Entrepreneurship is one of those terms with a lot of confusing and conflicting definitions. To some people, it’s about creating a small business or simply creating an income stream. There’s nothing wrong with either of those, but they aren’t entrepreneurship.
Every day on Twitter, I get spammed with something along the lines of this:

I’ll set aside the irony of sending me something like that (even if the stock price did drop a lot from the initial wealth-creation of Eprise). I know that there’s countless people out there who find the idea of financial independence so compelling that they’re willing to set aside their disbelief and buy into any sort of Internet snake-oil scheme. What I bristle at is the term “entrepreneur” being applied to things like multi-level marketing. In fact, entrepreneurship and “small business” are not synonyms either.
I like Peter Drucker’s definition from Innovation and Entrepreneurship: entrepreneurship is about using the tool of innovation to exploit change. Peter wrote about this sort of thing long before the Internet became important, and I still feel his thoughts on entrepreneurship are as relevant today as they were in the 20th century.
Innovation is about creating something new — it could be a new product, a new process, a new business model, a new type of corporate culture. But it’s fundamentally about creation. It is not creation if you are simply replicating someone else’s idea (although imitation, along with a dash of innovation, is fine). It isn’t creation or innovation if you are doing multi-level-marketing, or if you’re simply implementing someone else’s idea.

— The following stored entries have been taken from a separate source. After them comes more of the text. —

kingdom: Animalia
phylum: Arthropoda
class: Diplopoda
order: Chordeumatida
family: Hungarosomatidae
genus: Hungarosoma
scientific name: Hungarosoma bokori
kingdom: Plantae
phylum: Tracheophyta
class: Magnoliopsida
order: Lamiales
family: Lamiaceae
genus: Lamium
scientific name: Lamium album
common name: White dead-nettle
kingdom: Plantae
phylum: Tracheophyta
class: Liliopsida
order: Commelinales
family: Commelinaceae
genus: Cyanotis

What does it mean to exploit change? It means looking for an opportunity to solve a problem that emerges because the world is changing in some significant way. It could be a new behavior that people have adopted, a new type of pain someone is feeling, a new desire that didn’t exist before, a fluctuation in the cost of a good or service, a new distribution channel.

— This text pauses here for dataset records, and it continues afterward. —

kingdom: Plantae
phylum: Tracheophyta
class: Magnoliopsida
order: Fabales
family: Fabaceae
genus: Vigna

If you can identify change, there’s an opportunity to add value through innovation… And what’s great about the Internet is that is is constantly changing — making it an ideal landscape for real entrepreneurship.

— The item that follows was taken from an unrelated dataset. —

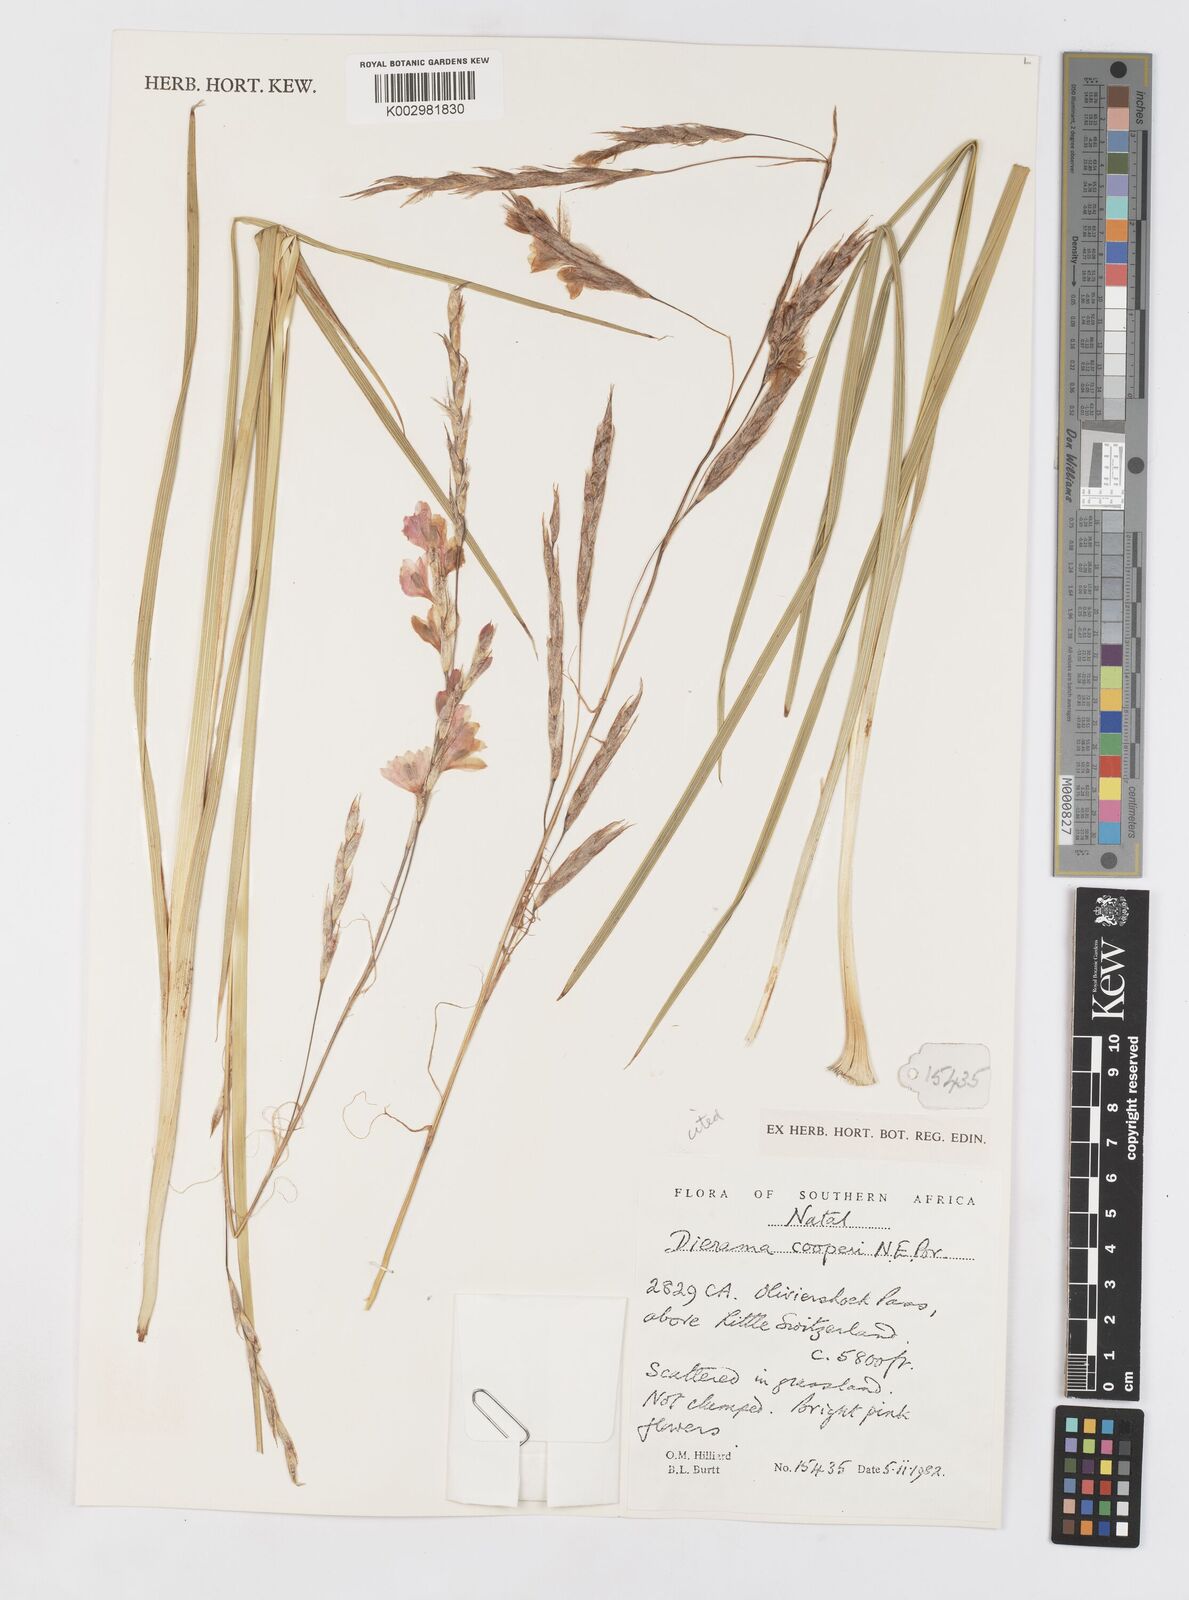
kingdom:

Here’s a challenge to anyone reading this: if you want wealth and financial independence, and you think you have the stomach to do something as crazy as being an entrepreneur, then stop reading about snake oil, and stop reading this. Instead, go out on the Internet in search of change. From the chaos or pain wrought by that change, identify problems to solve. Then figure out how to apply innovation to solve the problem. And while we’re at it: you can be an entrepreneur in an existing company — it doesn’t have to be about starting a whole new business (although that’s the usual and most unencumbered way to do it).
That’s all you need to do. The rest is details.
(Jon’s note: I knock MLM a bit in the above article, as a commenter noticed. Okay, it isn’t always inherently evil. And some of the founders of MLM companies are bona-fide entrepreneurs. But you aren’t an entrepreneur because you’re selling distributorships!)